Report a vulnerability

We appreciate your efforts in identifying vulnerabilities or errors, and your intention to notify us of them.

Bank of Singapore is committed to ensuring the security of our clients’ data and reliability of our products and services. Reporting such vulnerabilities and errors will improve the security and reliability of our product and services.

Please review our Vulnerability Disclosure Policy (the Policy) below before reporting a vulnerability.
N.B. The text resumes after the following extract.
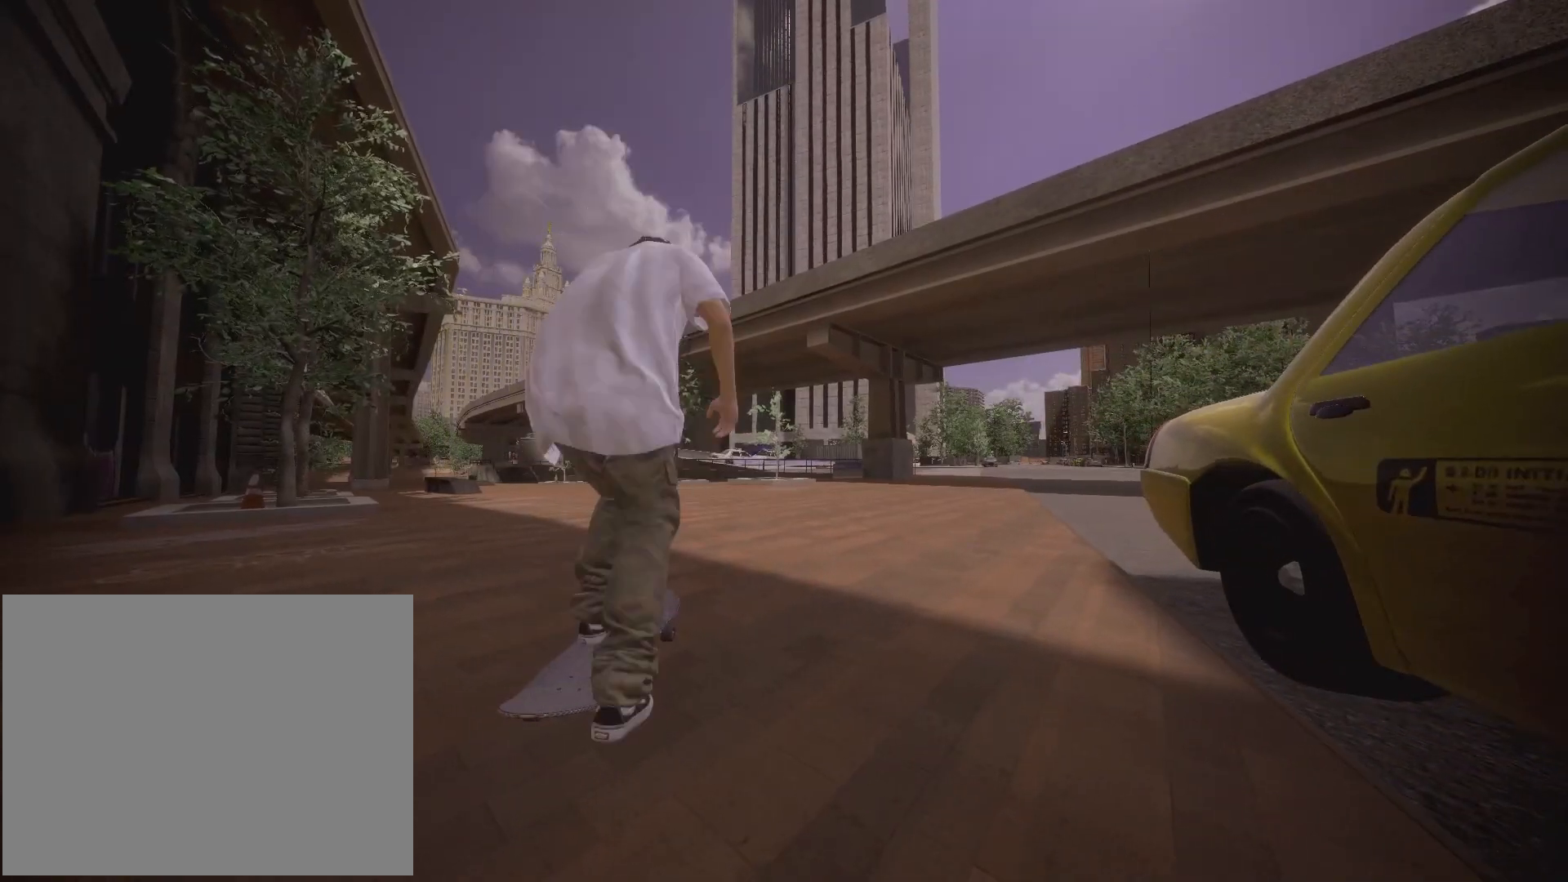
{"dt_ms": 500, "buttons": ["A", "L2"], "left_stick": "center", "right_stick": "center", "events": [[450, "L2", "down"]]}
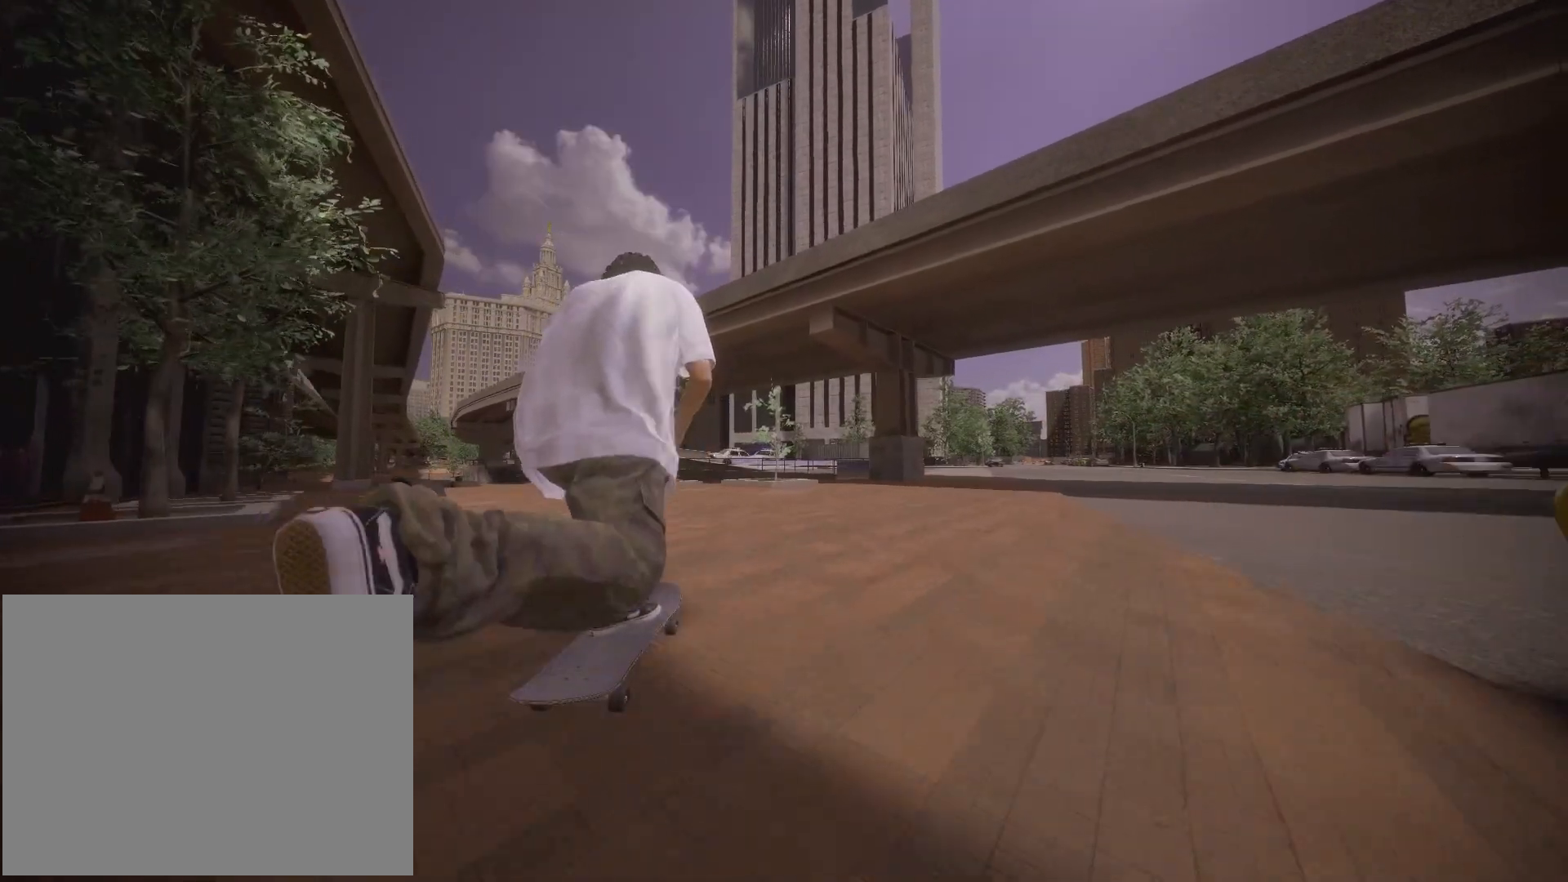
{"dt_ms": 500, "buttons": ["A"], "left_stick": "center", "right_stick": "center", "events": [[383, "L2", "up"]]}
The Policy provides guidelines for conducting vulnerability discovery activities and the reporting.

Restricted actions

Performing any of the unauthorised actions below constitutes a violation of the Policy:

• Breach of any applicable laws in connection with and leading up to your report
• Denial-of-service or other actions that degrade, damage, or interrupt Bank of Singapore services
• Exploitation of any vulnerabilities found
• Social engineering, spamming, phishing, denial-of-service or resource-exhaustion attacks
• Testing the physical security of any property, building, plant, or factory of Bank of Singapore
• Leaking, modifying, destroying, misusing or abusing user data or system files

Reporting method

The best way to report security vulnerabilities to us is by submitting a vulnerability report form.

By submitting a report through the form, you expressly agree to the following terms and undertake that:

• you assign all use and ownership rights of the report to Bank of Singapore
• your actions and interactions with Bank of Singapore leading up to the report is not in violation of any applicable laws
• you have no intention of harming Bank of Singapore, its clients, employees, partners, vendors or suppliers
• you agree to not disclose any information about the report and vulnerability described within, and the fact that you submitted a report to Bank of Singapore
• you agree that the report is made out of goodwill, and is done without any expectations of rewards, monetary or otherwise, from Bank of Singapore

You will need to provide your contact information when you report a vulnerability using the form.

Providing your contact information in your vulnerability report is entirely voluntary and at your discretion. This does not guarantee that Bank of Singapore will respond regarding your report. We may contact you depending on the report’s content.

By submitting your contact information through the vulnerability report form, you agree that Bank of Singapore may use the information you provide according to our ‘Data Protection Policy’.